O reconhecimento internacional do Brasil como país livre de febre aftosa sem vacinação consolidou a credibilidade do setor pecuário nacional. Nos últimos meses, decisões de parceiros comerciais e ações do governo brasileiro ampliaram o acesso da carne bovina e suína a mercados estratégicos, fortalecendo a posição do Brasil entre os maiores exportadores mundiais de proteínas animais.

A febre aftosa é uma doença viral altamente contagiosa que afeta animais de casco fendido, como bovinos, bubalinos, suínos, ovinos e caprinos. Apesar de raramente representar risco para os seres humanos, a doença provoca febre e lesões na boca e nos cascos dos animais. Ela pode causar grandes perdas econômicas, devido à queda na produtividade e às restrições impostas ao comércio internacional de carnes e produtos de origem animal.

Por esse motivo, o controle da febre aftosa é considerado um dos pilares da defesa agropecuária. Países importadores exigem padrões sanitários rigorosos para autorizar a entrada de carnes, tornando o status sanitário um diferencial competitivo para os exportadores. O Brasil não registra casos de febre aftosa desde 2006 e, após anos de campanhas de vacinação e vigilância epidemiológica, recebeu da Organização Mundial de Saúde Animal (OMSA), em 2025, o reconhecimento como território livre de febre aftosa sem vacinação.

Esse reconhecimento representa um nível mais elevado de segurança sanitária e abre portas para mercados que exigem esse padrão. Um marco importante ocorreu em junho deste ano, quando a China reconheceu todo o território brasileiro como livre de febre aftosa. Essa decisão encerrou negociações que duraram cerca de dois anos e eliminou restrições que ainda existiam para alguns estados brasileiros, permitindo ao Brasil ampliar as exportações de produtos bovinos e suínos de maior valor agregado.

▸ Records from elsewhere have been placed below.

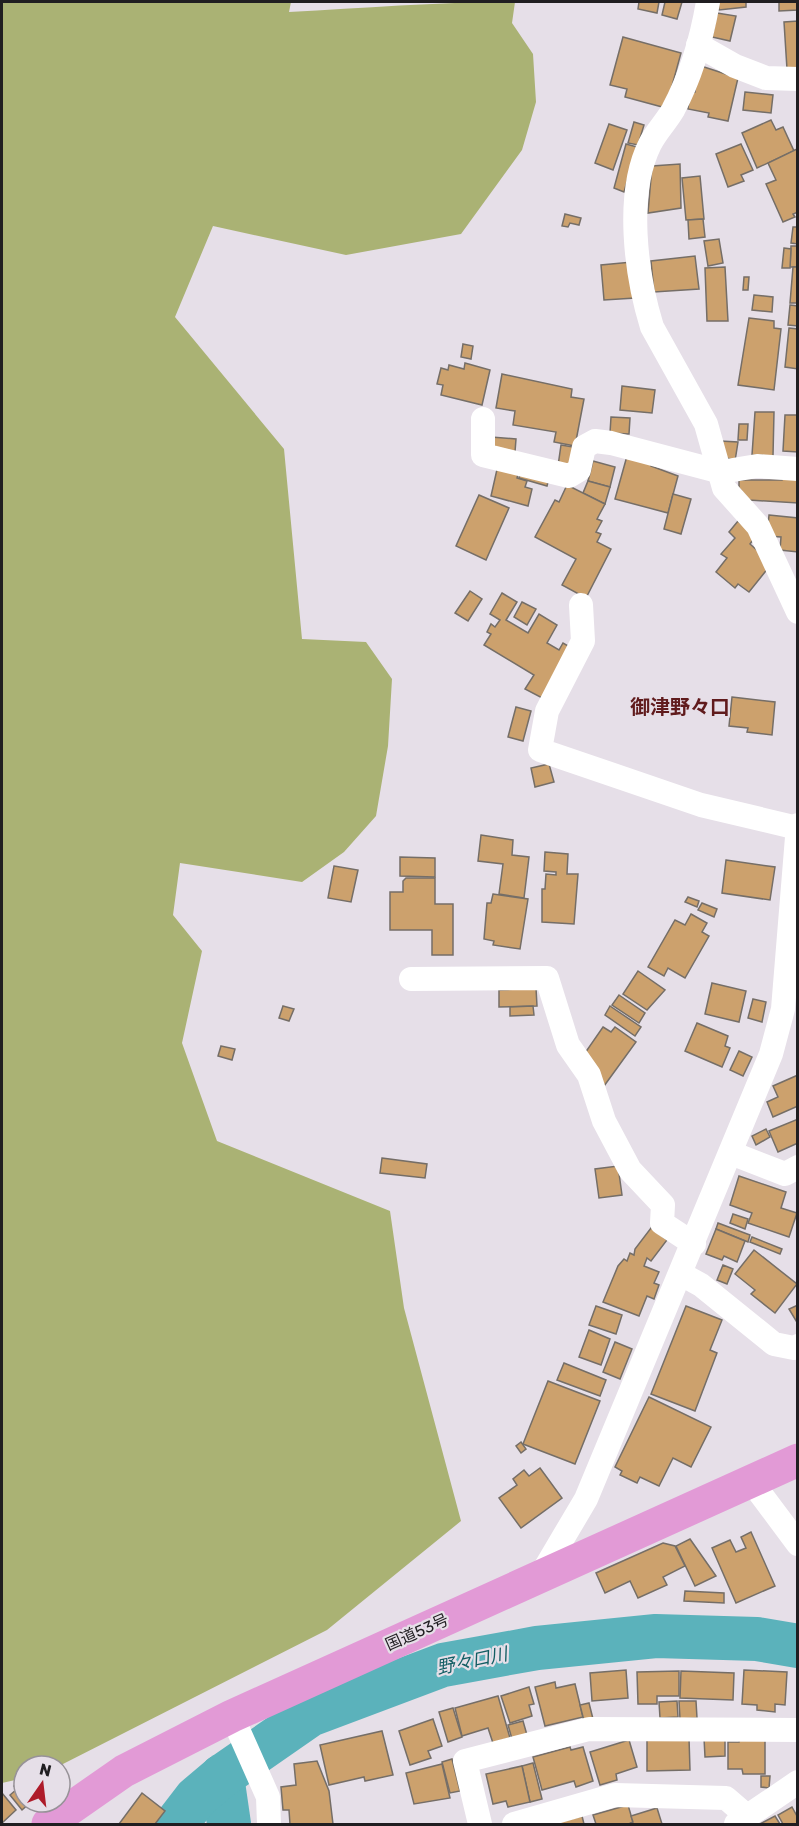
<svg xmlns="http://www.w3.org/2000/svg" width="799" height="1826" viewBox="0 0 799 1826" font-family="Rubik,'Noto Sans JP',sans-serif">
<style>
.forest{fill:#aab274}
.lines{fill:none;stroke-linecap:round;stroke-linejoin:round}
.river{stroke:#5bb2bb;stroke-width:44}
.building{fill:#cca16d;stroke:#756e67;stroke-width:1.5}
.minor{stroke:#fff;stroke-width:24}
.trunk{stroke:#e29ad6;stroke-width:33}
.labels{text-anchor:middle;dominant-baseline:central;stroke-width:4.5;stroke-linejoin:round;paint-order:stroke}
.street-label{font-size:16px;fill:#201e21;stroke:#e6dfe8}
.water-label{font-size:18px;font-style:italic;fill:#125d63;stroke:#e6dfe8}
.quarter-label{font-size:20px;font-weight:bold;fill:#601b1d;stroke:#e6dfe8}
</style>
<rect width="100%" height="100%" fill="#e6dfe8"/>
<path class="forest" d="M2,2H291L289,12C365,8 439,2 515,2L512,23L533,54L536,102L522,150L461,234L346,255L213,226L175,317L284,449L302,639L366,642L392,679L388,746L376,816L344,852L302,882L180,863L173,915L202,951L182,1043L217,1141L390,1211L404,1308L461,1521L327,1630L59,1766H24V1778L2,1783Z"/>
<g class="lines">
<g class="river">
<path d="M222,1776L229,1824"/>
<path d="M176,1824L196,1798L222,1776L310,1715L443,1665L537,1648L656,1636L757,1639L798,1646"/>
</g>
</g>
<g class="building">
<path d="M639,2H659L657,13L638,9Z"/>
<path d="M665,2H682L677,19L662,15Z"/>
<path d="M718,2H746V7L719,10Z"/>
<path d="M779,2H798V10L779,11Z"/>
<path d="M717,13L736,16L730,41L712,37Z"/>
<path d="M798,21V69H787L784,22Z"/>
<path d="M623,37L681,53L666,108L625,97L627,89L610,85Z"/>
<path d="M698,65L738,78L728,121L708,117L709,113L688,109L690,93L695,92Z"/>
<path d="M745,92L773,95L771,113L743,110Z"/>
<path d="M771,120L776,130L783,127L794,151L757,168L742,133Z"/>
<path d="M634,122L644,125L638,145L628,143Z"/>
<path d="M609,124L627,130L613,170L595,163Z"/>
<path d="M626,144L637,147L624,192L614,188Z"/>
<path d="M741,144L753,170L741,175L744,181L728,187L716,154Z"/>
<path d="M797,149L798,212L793,214L795,217L783,222L766,184L776,180L768,163Z"/>
<path d="M680,164L681,208L648,213L652,166Z"/>
<path d="M700,176L704,219L686,220L682,178Z"/>
<path d="M565,214L581,218L579,225L570,223L568,227L562,226Z"/>
<path d="M703,219L705,237L689,239L688,220Z"/>
<path d="M793,227H798V244L791,243Z"/>
<path d="M719,239L723,263L708,266L704,241Z"/>
<path d="M791,246H798V267H790Z"/>
<path d="M784,248L791,249L790,268H782Z"/>
<path d="M695,256L699,289L654,292L651,261Z"/>
<path d="M632,262L635,298L604,300L601,265Z"/>
<path d="M725,267L728,321H707L705,268Z"/>
<path d="M793,267H798V303H790Z"/>
<path d="M744,277H749L748,290H743Z"/>
<path d="M754,295L773,297L772,312L752,310Z"/>
<path d="M790,305L798,306V326L788,325Z"/>
<path d="M749,318L774,321V328L781,329L774,390L738,385Z"/>
<path d="M789,328L798,329V369L785,367Z"/>
<path d="M463,344L473,346L471,359L461,357Z"/>
<path d="M465,363L490,370L482,405L441,395L443,385L437,384L441,368L448,370L449,365L464,369Z"/>
<path d="M502,374L572,389L571,397L584,399L575,446L554,442L556,432L513,425L515,411L496,408Z"/>
<path d="M622,386L655,390L652,413L620,410Z"/>
<path d="M755,412H774L773,456L752,455Z"/>
<path d="M785,415H798V452L783,451Z"/>
<path d="M611,417L630,418L629,434L610,433Z"/>
<path d="M739,424H748L747,440H738Z"/>
<path d="M491,437L516,439L515,452L490,450Z"/>
<path d="M720,441L738,442L735,461L724,457Z"/>
<path d="M561,445L579,448L576,469L558,466Z"/>
<path d="M627,456L652,462L651,466L678,476L668,513L615,499Z"/>
<path d="M593,461L615,467L610,487L588,481Z"/>
<path d="M498,465L519,470L517,478L527,481L525,487L532,489L528,506L491,496Z"/>
<path d="M521,470L549,478L547,486L519,478Z"/>
<path d="M782,476L798,477V503L749,500L739,488V480H782Z"/>
<path d="M588,481L610,487L605,504L583,493Z"/>
<path d="M567,485L605,504L597,519L602,521L596,532L601,534L597,542L611,549L586,598L562,585L576,559L535,537L555,500L559,502Z"/>
<path d="M673,494L691,499L681,534L664,529Z"/>
<path d="M479,495L509,508L486,560L456,546Z"/>
<path d="M769,515L798,518V552L780,550L781,537L767,536Z"/>
<path d="M738,521L756,536L750,544L768,560L769,567L749,592L738,584L735,588L716,572L727,558L721,554L735,538L729,532Z"/>
<path d="M470,591L482,599L468,621L455,613Z"/>
<path d="M502,593L517,602L506,620L528,633L539,614L557,625L547,643L559,650L563,643L570,647L546,700L525,689L534,675L484,645L491,634L487,632L491,624L495,627L500,620L490,614Z"/>
<path d="M522,602L536,609L527,625L514,617Z"/>
<path d="M732,697L775,702L772,735L747,732L748,728L729,726Z"/>
<path d="M516,707L531,711L523,741L508,737Z"/>
<path d="M549,764L554,782L535,787L531,768Z"/>
<path d="M481,835L513,840L512,855L529,857L524,898L499,894L503,864L478,861Z"/>
<path d="M545,852L568,854L567,874H578L574,924L542,922V889H545L546,874L556,875V872L544,871Z"/>
<path d="M400,857L435,858V877L400,876Z"/>
<path d="M726,860L775,867L770,900L722,893Z"/>
<path d="M334,866L358,870L351,902L328,898Z"/>
<path d="M406,878H435V904H453V955H432V930H390V892H403V881Z"/>
<path d="M493,894L528,899L520,949L493,945L494,941L484,939L487,903H491Z"/>
<path d="M688,897L699,901L697,907L685,902Z"/>
<path d="M702,903L717,909L714,917L698,910Z"/>
<path d="M691,914L707,923L702,932L709,936L685,978L668,968L664,976L648,967L675,920L685,925Z"/>
<path d="M638,971L665,990L647,1010L623,994Z"/>
<path d="M712,983L746,991L739,1022L705,1014Z"/>
<path d="M536,988L537,1006L499,1007V990Z"/>
<path d="M619,995L645,1013L639,1023L612,1005Z"/>
<path d="M753,999L766,1002L762,1022L748,1018Z"/>
<path d="M283,1006L294,1009L289,1021L279,1018Z"/>
<path d="M533,1006L534,1015L510,1016V1007Z"/>
<path d="M610,1006L641,1027L635,1036L605,1015Z"/>
<path d="M697,1023L728,1036L725,1046L730,1048L722,1067L685,1051Z"/>
<path d="M603,1027L611,1032L615,1027L636,1042L604,1086L585,1053Z"/>
<path d="M221,1046L235,1049L232,1060L218,1056Z"/>
<path d="M739,1051L752,1057L743,1076L730,1070Z"/>
<path d="M798,1075V1106L773,1117L767,1102L778,1097L773,1086Z"/>
<path d="M798,1119V1143L778,1152L769,1131Z"/>
<path d="M766,1129L770,1137L756,1145L752,1136Z"/>
<path d="M382,1158L427,1164L425,1178L380,1173Z"/>
<path d="M618,1166L622,1195L599,1198L595,1169Z"/>
<path d="M739,1176L786,1192L781,1208L797,1213L789,1237L748,1223L752,1213L730,1205Z"/>
<path d="M733,1214L748,1219L745,1229L730,1223Z"/>
<path d="M718,1223L750,1235L748,1242L716,1229Z"/>
<path d="M651,1228L667,1240L651,1261L647,1258L644,1266L659,1272L654,1283L659,1285L654,1299L647,1296L639,1316L603,1302L618,1266L624,1259L627,1261L630,1253L634,1255L635,1249Z"/>
<path d="M716,1229L745,1241L737,1262L724,1256L722,1260L706,1254Z"/>
<path d="M752,1237L782,1249L780,1254L750,1242Z"/>
<path d="M754,1250L797,1284L775,1313L751,1294L755,1290L735,1274Z"/>
<path d="M723,1265L733,1269L727,1284L717,1280Z"/>
<path d="M798,1305V1324L789,1309Z"/>
<path d="M596,1306L622,1315L616,1334L589,1325Z"/>
<path d="M686,1306L722,1320L710,1350L717,1353L695,1411L651,1394Z"/>
<path d="M589,1330L610,1339L601,1365L579,1357Z"/>
<path d="M615,1342L632,1349L620,1379L603,1372Z"/>
<path d="M564,1363L606,1380L600,1396L557,1380Z"/>
<path d="M548,1381L600,1401L575,1464L523,1444Z"/>
<path d="M649,1397L711,1427L691,1467L673,1458L659,1486L640,1477L637,1483L620,1475L622,1471L615,1467Z"/>
<path d="M521,1442L526,1449L521,1453L516,1446Z"/>
<path d="M540,1468L562,1498L521,1528L499,1498L517,1485L513,1479L524,1470L529,1476Z"/>
<path d="M751,1532L775,1586L736,1603L712,1548L730,1540L736,1552L746,1548L741,1537Z"/>
<path d="M690,1539L716,1576L695,1586L676,1546Z"/>
<path d="M663,1543L675,1546L685,1566L663,1577L667,1585L638,1598L630,1581L605,1593L596,1573Z"/>
<path d="M685,1591L724,1593V1603L684,1601Z"/>
<path d="M626,1670L628,1698L592,1701L590,1673Z"/>
<path d="M744,1670L787,1672L785,1705L775,1704V1712L757,1710V1705L742,1704Z"/>
<path d="M679,1671V1696H657V1704H638L637,1672Z"/>
<path d="M681,1671L734,1673L733,1700L680,1698Z"/>
<path d="M555,1682L556,1688L575,1684L583,1717L545,1726L535,1687Z"/>
<path d="M529,1687L534,1704L529,1705L532,1716L510,1723L501,1696Z"/>
<path d="M498,1696L510,1738L493,1743L488,1728L462,1736L455,1708Z"/>
<path d="M677,1701L678,1717L660,1718L659,1702Z"/>
<path d="M679,1701H696L697,1718L680,1719Z"/>
<path d="M589,1703L593,1719L584,1721L580,1705Z"/>
<path d="M453,1708L462,1737L448,1742L439,1712Z"/>
<path d="M433,1719L442,1746L428,1751L431,1758L410,1765L399,1731Z"/>
<path d="M523,1721L527,1735L512,1739L508,1725Z"/>
<path d="M382,1731L393,1775L365,1781L364,1777L329,1785L320,1745Z"/>
<path d="M725,1737V1756L705,1757L704,1738Z"/>
<path d="M765,1737V1774H743L742,1769H728V1742H739V1738Z"/>
<path d="M647,1738H689L690,1770L647,1771Z"/>
<path d="M629,1740L637,1767L616,1774L617,1780L600,1785L590,1752Z"/>
<path d="M570,1747L571,1750L583,1747L593,1781L576,1787L574,1781L542,1790L533,1757Z"/>
<path d="M452,1759L460,1791L450,1793L442,1762Z"/>
<path d="M317,1761L329,1791L333,1824H290L289,1810H283L281,1787L296,1785L294,1764Z"/>
<path d="M533,1763L542,1799L530,1802L522,1766Z"/>
<path d="M442,1764L450,1798L414,1804L406,1773Z"/>
<path d="M522,1766L530,1802L508,1807L506,1801L493,1804L486,1774Z"/>
<path d="M761,1776H770L769,1788L761,1787Z"/>
<path d="M24,1778V1802H31L22,1810L10,1795L17,1789L14,1786Z"/>
<path d="M2,1793L16,1810L2,1823Z"/>
<path d="M142,1793L165,1811L155,1824H119Z"/>
<path d="M628,1805L633,1822L629,1824H596L593,1815Z"/>
<path d="M792,1807L798,1818V1824H783L778,1815Z"/>
<path d="M657,1808L662,1824H629L633,1822L631,1816Z"/>
<path d="M582,1816L584,1824H551Z"/>
<path d="M775,1816L780,1824H760Z"/>
</g>
<g class="lines">
<g class="minor">
<path d="M708,2C702,37 690,78 673,110C666,122 656,132 650,144C625,194 636,275 652,327L706,424L724,488L758,526L798,612"/>
<path d="M698,45L735,66L766,78L798,79"/>
<path d="M483,419V455L569,476L579,470L584,447L595,441L611,443L721,472L757,466L798,469"/>
<path d="M581,605L583,641L547,711L540,750L701,805L798,828"/>
<path d="M411,979L547,978L568,1045L589,1075L604,1121L630,1170L663,1205L662,1223L694,1244"/>
<path d="M731,1153L785,1174L798,1167"/>
<path d="M681,1274L701,1285L774,1344L794,1348L798,1346"/>
<path d="M751,1481L798,1544"/>
<path d="M541,1575L586,1499L771,1054L783,1009L798,825"/>
<path d="M232,1716L268,1797L269,1824"/>
<path d="M480,1824L465,1761L589,1729L798,1730"/>
<path d="M514,1824L615,1795L726,1798L748,1817"/>
<path d="M736,1824L798,1782"/>
</g>
<path class="trunk" d="M48,1824L124,1771L232,1716L798,1460"/>
</g>
<g class="labels">
<g class="street-label">
<text transform="translate(417 1632) rotate(-24)">国道53号</text>
</g>
<g class="water-label">
<text transform="translate(472 1661) rotate(-12)">野々口川</text>
</g>
<g class="quarter-label">
<text x="680" y="707">御津野々口</text>
</g>
</g>
<rect width="799" height="1826" fill="none" stroke="#201e21" stroke-width="6"/>
<g transform="translate(42 1784) rotate(14)"><circle r="28" fill="#e6dfe8" stroke="#979298" stroke-width="1.5"/>
<path d="M0-4.5L10 22L0 15L-10 22Z" fill="#ae1b2a"/>
<text y="-9" font-size="16" font-weight="bold" text-anchor="middle" fill="#201e21">N</text>
</g>
</svg>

Pelo fato de a China ser o maior destino das exportações do agronegócio brasileiro, esse novo status é estratégico para a pecuária nacional. Além disso, o reconhecimento pela Rússia também ocorreu recentemente, reforçando a confiança no sistema brasileiro de defesa agropecuária e melhorando as condições de acesso das proteínas brasileiras ao mercado russo.

Mesmo após esses reconhecimentos, o Brasil continua investindo em mecanismos de prevenção. Em julho, o Ministério da Agricultura e Pecuária (Mapa) colocou em operação o Banco Nacional de Antígenos para Febre Aftosa, que funcionará como uma reserva estratégica de antígenos utilizados na produção de vacinas, permitindo uma resposta rápida caso seja detectado algum foco da doença.

Durante a inauguração, o ministro do Mapa destacou que a medida reforça a credibilidade da defesa agropecuária brasileira e demonstra o compromisso do país com a proteção do rebanho nacional. O histórico recente mostra que a sanidade animal deixou de ser apenas uma questão veterinária e se tornou um diferencial econômico, ampliando a competitividade da carne brasileira em um mercado cada vez mais exigente.